O SUAS possibilitou a implantação de uma ampla e democrática rede de proteção
social. Bem sabemos que a Assistência Social atua diretamente na complementação ou
substituição de renda, e juntamente com as demais políticas sociais e econômicas, impactou
positivamente na evolução do desenvolvimento humano, que teve uma melhoria de mais de
47% entre 1995 e 2015, segundo dados do IPEA.
Mas a atual conjuntura é marcada pela descontinuidade de políticas que atuam nos
territórios, em função dos cortes orçamentários; pelo retorno da pobreza, já que em 2014 o
Brasil tinha 7,3 milhões de pessoas que viviam na pobreza, e atualmente atingiu 21% da
população, ou seja 43,5 milhões de brasileiros; pelo aumento do desemprego, que atinge 13,1
milhões de brasileiros. Mesmo assim, as políticas econômicas não são de valorização do
salário mínimo.
A Assistência Social, aliada às políticas econômicas, impactou positivamente na vida
de milhões de famílias pobres. É inegável os resultados positivos em termos da redução da
10
pobreza, da fome, da desproteção social. Retirar políticas redistributivas vai impactar
diretamente na econômica local, na capacidade de renda das famílias e no desenvolvimento
local e regional.
O Brasil é um dos países que apresentam maior desigualdade social e são muitas as
situações complexas atendidas diariamente pelas equipes do SUAS, como trabalho infantil,
violência e desemprego da juventude e suas famílias em situação de maior vulnerabilidade
social, em territórios mais desprotegidos e precarizados. Reduzir a Assistência Social e outras
Políticas Sociais representa uma ameaça real às conquistas socais na área, além de significar
um descumprimento do pacto federativo, dos objetivos da Constituição Federal de 1988.

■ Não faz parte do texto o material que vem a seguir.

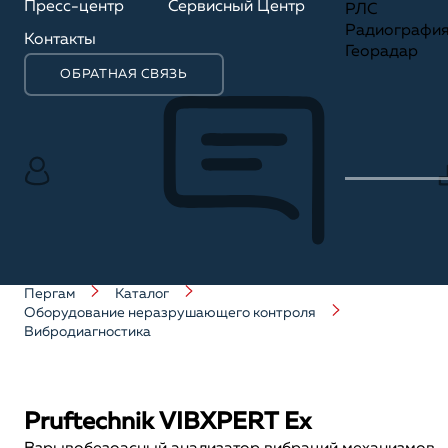
Пресс-центр
Сервисный Центр
РЛС
Радиографи
Контакты
Георадар
ОБРАТНАЯ СВЯЗЬ
Пергам
Каталог
Оборудование неразрушающего контроля
Вибродиагностика
Pruftechnik VIBXPERT Ex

Significa sacrificar e penalizar a população, aprofundar a desigualdade.
Neste sentido, efetivamente já se verifica a ruptura do pacto federativo no âmbito
do SUAS, e suas consequências, no que se refere para com as corresponsabilidades dos entes
federados para com o SUAS, no que se refere ao desmonte do controle social, das mesas de
negociações e das comissões intergestores.
Apesar do cenário de retrocessos
tivemos avanços importantes na resistência. Isso
porque o SUAS tem sido também
incorporado na agenda de lutas dos movimentos sociais e
das organizações da sociedade civil, de gestores comprometidos. As ameaças tem
fortalecido
a agenda unificada das forças sociais, dos fóruns populares.
Novos atores do
SUAS têm enfrentado os cortes, atuado contra as mudanças no BPC, contra as medidas
quase diárias de retirar as famílias brasileiras dos benefícios e serviços, nesse contexto de
perda de direitos e fragilização da democracia.
Todas/os nas Conferências Municipais, Estaduais e na Conferência Nacional Democrática de
Assistência Social!
Não aceitamos nenhum retrocesso!
A Assistência Social não é favor, é direito!
Brasília, 19 de junho de 2019.
Movimento unificado em defesa da Assistência Social como
política pública, direito do cidadão e dever do Estado.